Test Run Reports¶
Read in your language: English · Português · Español
Scope status (post-Scope-Freeze 2026-05-10) — See ARCHITECTURE.md for the canonical 37 MÓDULOs + 7 Test Kinds + DOM/CPOS/PIE-PA safety architecture. ADRs 0014, 0019-0025 cover post-Freeze additions.
Status: Phase 1 shipped — print-styled HTML report with structured JSON. Phase 2–5 add server-rendered PDF, DUT inventory annexes, Cosign signature, and N-run comparison. See
platform/test-plans/catalog.yamlfor the test plan side.
Why Reports¶
Spirent CyberFlood and Ixia BreakingPoint both ship proprietary reports — black-box PDFs that operators trust because they came from a paid vendor. This project ships an open, deterministic report system designed to be demonstrably stronger than those:
| Capability | Spirent / Ixia | This project |
|---|---|---|
| Cover page with run identity | ✅ | ✅ |
| Stable plan identifier across engagements | ✅ (vendor-locked) | ✅ (CAP-FIND-KNEE-30M, git-versioned) |
| Plan-snapshot hash to prove parameters were not edited post-run | ❌ | ✅ |
| Report-content hash for forensic chain-of-custody | ❌ | ✅ (Phase 1) |
| DUT (NGFW + switch) inventory + sanitized config as annex | ❌ | 🟡 Phase 3 — Nexus 9000 + NGFW |
| Independent TLS-decrypt mode evidence (issuer cert) | ❌ | ✅ (probe in Phase 3 wiring) |
| Cryptographic signature on the PDF | ❌ | 🟡 Phase 4 — Cosign |
| N-run comparison report (last 5 runs side by side) | ⚠️ paid add-on | 🟡 Phase 5 |
| Reproducibility — replay a published report against your own NGFW | ❌ | 🟡 Phase 5 — replay mode |
| Licensing notice on every page | ❌ | ✅ Phase 1 |
Eleven forensic differentiators¶
The comparison table above covers the foundation. Beyond that, the report system adds eleven concrete capabilities that aim higher than the closed-source paid alternatives. Two have shipped; nine are scoped into Phases 2–5.

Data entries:
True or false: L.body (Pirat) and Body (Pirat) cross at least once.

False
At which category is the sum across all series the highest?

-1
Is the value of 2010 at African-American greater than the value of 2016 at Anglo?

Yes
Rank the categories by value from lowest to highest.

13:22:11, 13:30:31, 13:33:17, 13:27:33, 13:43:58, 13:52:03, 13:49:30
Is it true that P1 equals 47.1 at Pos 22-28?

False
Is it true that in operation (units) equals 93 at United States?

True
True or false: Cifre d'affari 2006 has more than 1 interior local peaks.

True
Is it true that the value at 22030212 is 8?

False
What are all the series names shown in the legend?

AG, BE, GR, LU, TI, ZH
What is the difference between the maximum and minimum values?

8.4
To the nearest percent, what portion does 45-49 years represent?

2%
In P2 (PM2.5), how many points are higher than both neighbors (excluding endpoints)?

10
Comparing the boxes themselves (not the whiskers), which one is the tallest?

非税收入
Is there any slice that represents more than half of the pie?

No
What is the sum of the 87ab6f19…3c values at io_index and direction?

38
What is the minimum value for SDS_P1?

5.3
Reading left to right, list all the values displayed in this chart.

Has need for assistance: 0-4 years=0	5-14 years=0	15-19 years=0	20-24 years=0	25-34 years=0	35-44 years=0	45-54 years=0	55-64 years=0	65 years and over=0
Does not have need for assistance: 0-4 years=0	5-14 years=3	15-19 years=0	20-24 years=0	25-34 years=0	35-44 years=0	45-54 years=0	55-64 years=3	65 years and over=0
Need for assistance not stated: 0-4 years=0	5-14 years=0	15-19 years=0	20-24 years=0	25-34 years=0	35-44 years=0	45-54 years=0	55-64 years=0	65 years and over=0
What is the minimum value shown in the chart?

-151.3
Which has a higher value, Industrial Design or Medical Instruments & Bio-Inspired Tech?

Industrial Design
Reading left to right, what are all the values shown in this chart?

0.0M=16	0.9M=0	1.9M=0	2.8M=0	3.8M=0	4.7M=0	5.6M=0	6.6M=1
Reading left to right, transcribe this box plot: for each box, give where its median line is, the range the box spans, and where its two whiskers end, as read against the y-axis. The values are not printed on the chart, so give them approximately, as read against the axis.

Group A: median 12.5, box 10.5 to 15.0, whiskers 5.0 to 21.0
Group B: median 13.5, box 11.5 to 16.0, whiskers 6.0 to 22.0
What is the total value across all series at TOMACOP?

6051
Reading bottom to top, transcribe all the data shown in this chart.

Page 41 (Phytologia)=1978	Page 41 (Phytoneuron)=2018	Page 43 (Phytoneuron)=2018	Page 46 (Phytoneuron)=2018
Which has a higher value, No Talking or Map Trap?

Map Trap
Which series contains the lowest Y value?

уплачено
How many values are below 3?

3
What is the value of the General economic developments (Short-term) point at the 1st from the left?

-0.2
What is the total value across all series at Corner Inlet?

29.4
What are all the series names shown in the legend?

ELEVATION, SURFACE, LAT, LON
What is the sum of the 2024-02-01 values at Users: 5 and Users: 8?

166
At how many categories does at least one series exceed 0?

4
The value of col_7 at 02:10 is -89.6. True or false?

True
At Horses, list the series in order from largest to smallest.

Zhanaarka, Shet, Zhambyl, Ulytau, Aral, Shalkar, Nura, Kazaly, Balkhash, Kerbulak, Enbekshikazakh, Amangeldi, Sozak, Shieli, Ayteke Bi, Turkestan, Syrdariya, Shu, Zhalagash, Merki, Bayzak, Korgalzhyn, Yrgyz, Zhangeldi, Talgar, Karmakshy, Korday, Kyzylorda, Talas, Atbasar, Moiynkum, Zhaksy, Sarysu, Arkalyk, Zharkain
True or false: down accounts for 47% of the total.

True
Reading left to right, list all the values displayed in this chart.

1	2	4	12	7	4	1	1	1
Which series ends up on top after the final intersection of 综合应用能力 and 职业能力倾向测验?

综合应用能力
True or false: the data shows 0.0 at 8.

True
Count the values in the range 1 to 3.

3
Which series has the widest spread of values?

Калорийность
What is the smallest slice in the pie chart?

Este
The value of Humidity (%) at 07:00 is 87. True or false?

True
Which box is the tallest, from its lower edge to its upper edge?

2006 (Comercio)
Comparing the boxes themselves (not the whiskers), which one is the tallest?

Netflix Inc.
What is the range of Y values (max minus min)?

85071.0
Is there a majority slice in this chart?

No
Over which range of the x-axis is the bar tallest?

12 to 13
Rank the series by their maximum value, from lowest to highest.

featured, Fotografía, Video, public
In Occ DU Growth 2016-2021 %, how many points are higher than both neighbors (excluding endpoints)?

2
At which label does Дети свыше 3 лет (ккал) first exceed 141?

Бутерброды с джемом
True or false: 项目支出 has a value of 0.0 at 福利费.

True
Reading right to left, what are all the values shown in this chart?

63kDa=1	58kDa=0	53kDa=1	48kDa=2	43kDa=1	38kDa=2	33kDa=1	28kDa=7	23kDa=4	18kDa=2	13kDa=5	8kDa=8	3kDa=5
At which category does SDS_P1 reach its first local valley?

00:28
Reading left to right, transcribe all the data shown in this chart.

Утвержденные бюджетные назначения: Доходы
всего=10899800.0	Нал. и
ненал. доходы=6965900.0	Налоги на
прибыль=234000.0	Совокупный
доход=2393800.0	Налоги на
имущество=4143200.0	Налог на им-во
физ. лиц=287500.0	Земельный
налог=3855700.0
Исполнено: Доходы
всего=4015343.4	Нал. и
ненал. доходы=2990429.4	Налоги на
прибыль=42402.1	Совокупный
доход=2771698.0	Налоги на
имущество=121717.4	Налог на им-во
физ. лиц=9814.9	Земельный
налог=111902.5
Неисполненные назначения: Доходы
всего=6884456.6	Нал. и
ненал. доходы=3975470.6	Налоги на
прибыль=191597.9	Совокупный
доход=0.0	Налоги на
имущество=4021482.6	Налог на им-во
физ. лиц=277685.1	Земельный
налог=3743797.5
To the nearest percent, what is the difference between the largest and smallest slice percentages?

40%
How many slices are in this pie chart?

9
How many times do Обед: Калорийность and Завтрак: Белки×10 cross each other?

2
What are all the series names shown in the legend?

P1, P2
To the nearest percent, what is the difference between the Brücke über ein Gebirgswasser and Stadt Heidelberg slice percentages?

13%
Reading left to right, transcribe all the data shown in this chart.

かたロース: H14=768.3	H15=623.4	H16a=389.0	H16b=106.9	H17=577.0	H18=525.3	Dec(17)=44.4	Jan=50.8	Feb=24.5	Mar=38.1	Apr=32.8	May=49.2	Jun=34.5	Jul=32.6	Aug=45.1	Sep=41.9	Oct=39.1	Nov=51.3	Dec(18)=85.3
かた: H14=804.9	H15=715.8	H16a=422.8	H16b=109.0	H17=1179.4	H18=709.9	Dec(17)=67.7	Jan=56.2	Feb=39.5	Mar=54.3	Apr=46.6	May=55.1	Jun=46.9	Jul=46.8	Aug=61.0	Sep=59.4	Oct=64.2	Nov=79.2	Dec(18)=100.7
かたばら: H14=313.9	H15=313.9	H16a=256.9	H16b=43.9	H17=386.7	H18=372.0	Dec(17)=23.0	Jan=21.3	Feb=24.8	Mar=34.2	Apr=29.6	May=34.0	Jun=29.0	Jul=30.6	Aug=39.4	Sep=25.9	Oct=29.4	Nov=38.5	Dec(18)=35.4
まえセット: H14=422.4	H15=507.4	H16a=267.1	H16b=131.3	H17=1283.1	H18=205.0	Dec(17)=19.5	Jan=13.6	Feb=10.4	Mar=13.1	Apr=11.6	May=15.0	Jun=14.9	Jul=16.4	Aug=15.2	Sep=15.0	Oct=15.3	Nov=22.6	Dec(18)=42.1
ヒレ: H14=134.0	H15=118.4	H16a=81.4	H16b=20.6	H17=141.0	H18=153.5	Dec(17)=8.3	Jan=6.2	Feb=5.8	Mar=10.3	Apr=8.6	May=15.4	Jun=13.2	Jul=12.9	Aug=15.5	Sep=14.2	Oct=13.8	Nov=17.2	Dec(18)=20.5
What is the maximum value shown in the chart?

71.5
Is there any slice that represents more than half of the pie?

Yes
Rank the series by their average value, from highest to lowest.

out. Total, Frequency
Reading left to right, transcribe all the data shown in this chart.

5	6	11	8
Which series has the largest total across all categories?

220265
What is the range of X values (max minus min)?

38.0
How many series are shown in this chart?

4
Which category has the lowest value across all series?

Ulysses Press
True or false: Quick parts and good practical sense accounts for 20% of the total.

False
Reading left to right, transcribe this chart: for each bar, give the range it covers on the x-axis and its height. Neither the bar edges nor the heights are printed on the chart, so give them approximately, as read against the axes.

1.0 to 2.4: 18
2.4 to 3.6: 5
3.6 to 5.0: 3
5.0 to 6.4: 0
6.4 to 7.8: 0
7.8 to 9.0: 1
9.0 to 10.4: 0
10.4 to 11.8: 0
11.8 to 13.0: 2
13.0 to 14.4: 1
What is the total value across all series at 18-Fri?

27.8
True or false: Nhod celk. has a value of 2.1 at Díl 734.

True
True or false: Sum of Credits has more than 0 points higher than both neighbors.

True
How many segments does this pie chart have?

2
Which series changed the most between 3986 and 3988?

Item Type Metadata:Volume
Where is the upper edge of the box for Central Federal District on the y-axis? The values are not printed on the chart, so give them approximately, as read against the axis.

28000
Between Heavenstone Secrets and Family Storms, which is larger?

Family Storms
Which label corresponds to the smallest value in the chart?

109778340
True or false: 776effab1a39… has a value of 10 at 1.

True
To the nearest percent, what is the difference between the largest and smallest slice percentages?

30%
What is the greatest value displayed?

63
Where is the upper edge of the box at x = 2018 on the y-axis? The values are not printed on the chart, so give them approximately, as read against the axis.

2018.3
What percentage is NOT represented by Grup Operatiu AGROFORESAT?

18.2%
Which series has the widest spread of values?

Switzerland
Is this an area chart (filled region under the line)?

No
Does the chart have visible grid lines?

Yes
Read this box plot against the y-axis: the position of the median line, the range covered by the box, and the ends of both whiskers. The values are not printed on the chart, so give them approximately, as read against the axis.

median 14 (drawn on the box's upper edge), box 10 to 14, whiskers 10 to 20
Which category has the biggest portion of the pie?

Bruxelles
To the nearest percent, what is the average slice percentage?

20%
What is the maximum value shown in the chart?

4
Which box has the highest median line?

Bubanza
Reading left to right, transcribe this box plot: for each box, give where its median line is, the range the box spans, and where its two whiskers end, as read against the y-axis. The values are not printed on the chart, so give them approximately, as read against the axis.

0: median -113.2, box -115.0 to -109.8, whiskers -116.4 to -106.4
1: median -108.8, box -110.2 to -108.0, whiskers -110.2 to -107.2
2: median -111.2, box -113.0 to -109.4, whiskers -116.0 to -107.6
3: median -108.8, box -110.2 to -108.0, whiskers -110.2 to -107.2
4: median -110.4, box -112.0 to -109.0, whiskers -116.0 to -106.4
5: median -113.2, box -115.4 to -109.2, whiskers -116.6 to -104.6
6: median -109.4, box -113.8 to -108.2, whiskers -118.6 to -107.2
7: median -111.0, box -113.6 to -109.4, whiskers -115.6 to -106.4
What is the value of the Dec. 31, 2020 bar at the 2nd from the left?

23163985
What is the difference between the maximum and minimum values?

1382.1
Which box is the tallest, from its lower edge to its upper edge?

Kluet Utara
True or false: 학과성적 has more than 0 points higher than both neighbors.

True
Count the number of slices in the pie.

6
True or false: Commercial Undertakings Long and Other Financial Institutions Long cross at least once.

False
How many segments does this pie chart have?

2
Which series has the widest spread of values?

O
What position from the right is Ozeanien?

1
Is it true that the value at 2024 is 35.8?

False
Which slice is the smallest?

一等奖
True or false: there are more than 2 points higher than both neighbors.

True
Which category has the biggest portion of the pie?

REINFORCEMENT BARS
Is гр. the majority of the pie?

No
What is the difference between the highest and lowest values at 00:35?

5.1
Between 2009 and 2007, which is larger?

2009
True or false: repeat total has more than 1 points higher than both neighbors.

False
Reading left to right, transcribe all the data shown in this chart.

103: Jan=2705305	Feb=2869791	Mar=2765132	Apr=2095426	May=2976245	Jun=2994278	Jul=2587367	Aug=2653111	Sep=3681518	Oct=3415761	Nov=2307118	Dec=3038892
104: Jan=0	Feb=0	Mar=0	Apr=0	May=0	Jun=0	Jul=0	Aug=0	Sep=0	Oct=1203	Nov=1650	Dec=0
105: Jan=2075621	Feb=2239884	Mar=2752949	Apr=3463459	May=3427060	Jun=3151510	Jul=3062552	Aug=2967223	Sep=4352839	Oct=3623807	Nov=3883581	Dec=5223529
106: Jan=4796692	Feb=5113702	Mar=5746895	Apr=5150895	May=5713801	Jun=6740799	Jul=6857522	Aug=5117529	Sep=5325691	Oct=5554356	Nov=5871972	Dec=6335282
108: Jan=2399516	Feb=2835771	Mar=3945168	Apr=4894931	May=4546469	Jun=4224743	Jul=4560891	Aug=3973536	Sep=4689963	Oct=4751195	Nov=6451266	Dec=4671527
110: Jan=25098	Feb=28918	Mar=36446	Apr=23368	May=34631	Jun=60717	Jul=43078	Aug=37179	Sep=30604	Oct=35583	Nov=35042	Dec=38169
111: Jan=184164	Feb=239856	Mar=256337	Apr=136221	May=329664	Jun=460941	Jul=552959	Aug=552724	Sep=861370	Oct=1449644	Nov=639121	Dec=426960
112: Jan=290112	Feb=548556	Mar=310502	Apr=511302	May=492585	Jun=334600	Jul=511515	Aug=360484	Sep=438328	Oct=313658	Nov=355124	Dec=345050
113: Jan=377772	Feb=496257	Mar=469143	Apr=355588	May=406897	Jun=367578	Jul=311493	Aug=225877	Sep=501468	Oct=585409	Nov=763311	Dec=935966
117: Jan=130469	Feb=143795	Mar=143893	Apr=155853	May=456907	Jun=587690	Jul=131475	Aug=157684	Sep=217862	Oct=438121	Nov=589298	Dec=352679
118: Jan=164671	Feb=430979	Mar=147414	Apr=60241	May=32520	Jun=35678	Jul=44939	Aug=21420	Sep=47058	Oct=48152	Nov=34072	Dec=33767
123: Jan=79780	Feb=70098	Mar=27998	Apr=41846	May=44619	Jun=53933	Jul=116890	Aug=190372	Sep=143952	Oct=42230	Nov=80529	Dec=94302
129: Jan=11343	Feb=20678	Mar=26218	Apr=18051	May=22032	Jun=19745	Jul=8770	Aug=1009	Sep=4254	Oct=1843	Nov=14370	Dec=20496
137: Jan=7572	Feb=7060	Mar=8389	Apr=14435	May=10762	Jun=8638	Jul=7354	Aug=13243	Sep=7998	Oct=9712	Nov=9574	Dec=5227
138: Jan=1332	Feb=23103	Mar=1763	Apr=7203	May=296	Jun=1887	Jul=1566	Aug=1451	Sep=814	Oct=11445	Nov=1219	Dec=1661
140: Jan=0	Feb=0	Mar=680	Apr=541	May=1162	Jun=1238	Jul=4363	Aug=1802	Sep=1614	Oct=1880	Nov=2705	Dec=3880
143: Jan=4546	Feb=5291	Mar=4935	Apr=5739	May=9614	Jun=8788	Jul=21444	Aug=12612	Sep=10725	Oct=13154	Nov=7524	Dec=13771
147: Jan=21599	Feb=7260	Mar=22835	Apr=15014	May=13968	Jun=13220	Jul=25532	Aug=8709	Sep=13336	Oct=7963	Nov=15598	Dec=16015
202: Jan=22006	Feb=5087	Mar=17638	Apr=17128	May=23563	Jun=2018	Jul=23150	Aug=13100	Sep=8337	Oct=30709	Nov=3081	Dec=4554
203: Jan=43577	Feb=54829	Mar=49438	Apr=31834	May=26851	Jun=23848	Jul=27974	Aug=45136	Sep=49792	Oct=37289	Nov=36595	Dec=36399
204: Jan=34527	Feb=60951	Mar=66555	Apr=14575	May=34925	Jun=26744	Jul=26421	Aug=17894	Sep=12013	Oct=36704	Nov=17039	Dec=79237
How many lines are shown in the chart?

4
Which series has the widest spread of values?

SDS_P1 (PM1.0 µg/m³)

QUESTIONS TO ANSWER.
1) Summarize the test run reports text in two sentences.
2) Condense the paragraph of the test run reports text that begins "The comparison table above covers the foundation" into one shorter sentence that keeps its main facts.
3) Resume the test run reports text from its final sentence onward.

LIST OF ANSWERS.
1) Phase 1 of the test run report system has shipped as a print-styled HTML report with structured JSON, and Phases 2–5 add server-rendered PDF, DUT inventory annexes, a Cosign signature, and N-run comparison. Built as an open, deterministic alternative to the proprietary black-box PDF reports of Spirent CyberFlood and Ixia BreakingPoint, the system adds eleven forensic capabilities, of which two have shipped and nine are scoped into Phases 2–5.

2) On top of the foundation in the comparison table, the report system adds eleven concrete capabilities aimed above closed-source paid alternatives, with two shipped and nine scoped into Phases 2–5.

3)
| # | Capability | Status |
|---|---|---|
| 1 | Causal analysis automation — topology-aware correlation produces "fact → consequence → recommendation" sentences | ✅ shipped in #177 |
| 2 | TLS Decrypt Mode timeline — independent issuer-cert ground-truth probe; TLSDecryptModeChanged alert auto-invalidates results that span a state flip |
✅ shipped in #180 |
| 3 | Test-bed validity proof — per-window verdict (e.g. "results in window 14:00–14:23 are clean; 14:23–14:31 tainted by UCS-2 saturation") | 🟡 Phase 5 |
| 4 | Per-hop latency breakdown — agent→NGFW handshake / NGFW→persona handshake / TTFB / object load in separate columns, not just end-to-end | 🟡 Phase 5 |
| 5 | Per-archetype analysis — summary separated by skin / mock / har-replay / real-app — each archetype stresses a different NGFW path | 🟡 Phase 5 |
| 6 | Reproducibility manifest — git SHA, image digests SHA-256, applied sysctls per UCS, deployment mode, NGFW config fingerprint — the full recipe | 🟡 Phase 4 |
| 7 | Cryptographically signed PDF — Cosign keyless via the cluster signing key; optional Rekor/Sigstore transparency entry | 🟡 Phase 4 |
| 8 | Per-section confidence intervals — every metric ships with a CI based on sample size, not just an average | 🟡 Phase 5 |
| 9 | Detailed failure attribution — e.g. "47 of 12,847 errors were NGFW timeout, 12 were TLS handshake fail, 8 were conntrack overflow on the test-bed" | 🟡 Phase 5 |
| 10 | Replay snapshot — "open in viewer" link launches Grafana dashboards as they were at run time (Prometheus state frozen) | 🟡 Phase 5 |
| 11 | Forensic-grade prose narrative — executive summary in prose that walks the results with confidence levels — not just a table dump | 🟡 Phase 5 |
Phase 1 — what shipped¶
The data API¶
GET /api/test-runs/{executionId}/report.json
Returns the canonical ReportData shape:
{
"version": 1,
"generatedAt": "2026-05-06T14:35:00.000Z",
"reportSha256": "<64-char hex>",
"meta": {
"runId": "...",
"executionId": "...",
"planIdentifier": "CAP-FIND-KNEE-30M",
"planDisplayName": "Capacity — Find the knee (30 min)",
"planCatalogVersion": 1,
"planSnapshotSha256": "<64-char hex>",
"durationS": 1800,
"startedAt": "...",
"endedAt": "...",
"outcome": "..."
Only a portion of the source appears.